# [Aufgabe 1]
Nennen Sie alle Namen von Spielen, Programmen und Grafikkarten, die im Forumsthread vorkommen.

# [Lesetext]
Sonst denke ich auch, könnten es die Microruckler sein die dich nerven. Hast du den neuesten Nfs Shift Patch drauf?? Sonst kann ich leider auch nicht helfen, da ich mich mit nVidia GeForce Karten nicht wirklich auskenne 

Zumindest nicht gut genug um dir zu helfen, sorry. Aber wie gesagt, zu beginn als das Game raus kam, lief es original ohne Patch etwas schlechter. Sonst lass doch mal bitte das Programm "Fraps" laufen und dann zeichne mal deine Frames auf (F11) währen du ein Rennen fährst (siehe Screenshots).


----------



## Andersenx (17. Mai 2010)

Werd alles mal die nächsten Tage testen, Fraps glaub hatte ich so um die 60 beim Start und im Rennen dann 40-50 ca + - 
Ich frag mich noch immer warum bei dir die auflösung 83 ist, und bei mir 99 lol.

Naja sonst läuft das game ja ganz gut, außer ich bumse die Gegner an, dann stockt alles für kürze zeit.

Werd mich die tage melden und bilder machen.


----------



## ATImania (17. Mai 2010)

Ja das mit der Auflösung ist wirklich komisch!! Die Einstellung 99 habe ich überhaupt nicht^^
Bei mir geht es nur bis 83! Danach geht es wieder bei 0 los 

Und warum du nur paar Frames mehr hast als ich weiss ich auch nicht. Ist alles schon etwas komisch.

# [Angaben]
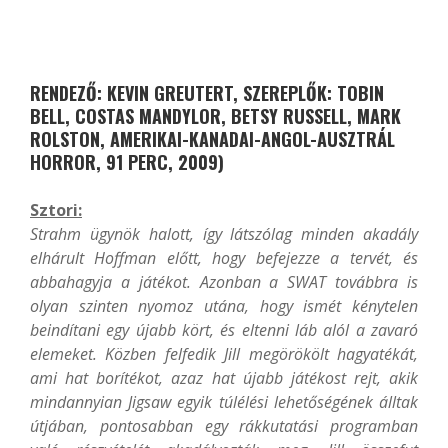
RENDEZŐ: KEVIN GREUTERT, SZEREPLŐK: TOBIN
BELL, COSTAS MANDYLOR, BETSY RUSSELL, MARK
ROLSTON, AMERIKAI-KANADAI-ANGOL-AUSZTRÁL
HORROR, 91 PERC, 2009)
Sztori:
Strahm ügynök halott, így látszólag minden akadály
elhárult Hoffman előtt, hogy befejezze a tervét, és
abbahagyja a játékot. Azonban a SWAT továbbra is
olyan szinten nyomoz utána, hogy ismét kénytelen
beindítani egy újabb kört, és eltenni láb alól a zavaró
elemeket. Közben felfedik Jill megörökölt hagyatékát,
ami hat borítékot, azaz hat újabb játékost rejt, akik
mindannyian Jigsaw egyik túlélési lehetőségének álltak
útjában, pontosabban egy rákkutatási programban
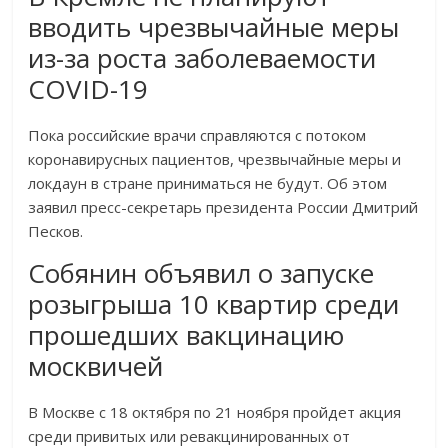
вводить чрезвычайные меры
из-за роста заболеваемости
COVID-19
Пока российские врачи справляются с потоком
коронавирусных пациентов, чрезвычайные меры и
локдаун в стране приниматься не будут. Об этом
заявил пресс-секретарь президента России Дмитрий
Песков.
Собянин объявил о запуске
розыгрыша 10 квартир среди
прошедших вакцинацию
москвичей
В Москве с 18 октября по 21 ноября пройдет акция
среди привитых или ревакцинированных от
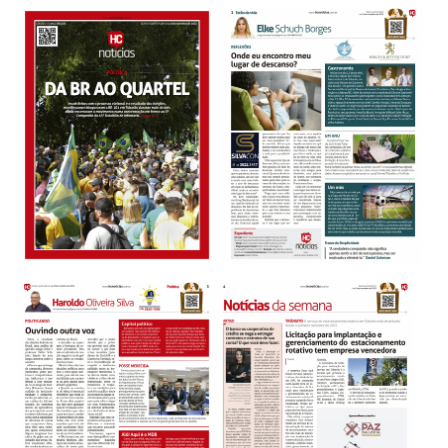
Sobre o HC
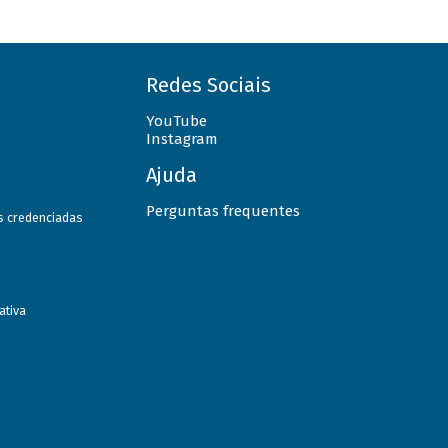
Redes Sociais
YouTube
Instagram
Ajuda
Perguntas frequentes
as credenciadas
ativa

# [Aufgabe 2]
Schreiben Sie bitte die Zeilen der Datensätze ab, beginnend mit der Zeile mit "Redes Sociais" und weiter bis zum Ende der Datensätze.

# [Lösung 1]
- Nfs Shift
- nVidia GeForce
- Fraps

# [Lösung 2]
Redes Sociais
YouTube
Instagram
Ajuda
Perguntas frequentes
as credenciadas
ativa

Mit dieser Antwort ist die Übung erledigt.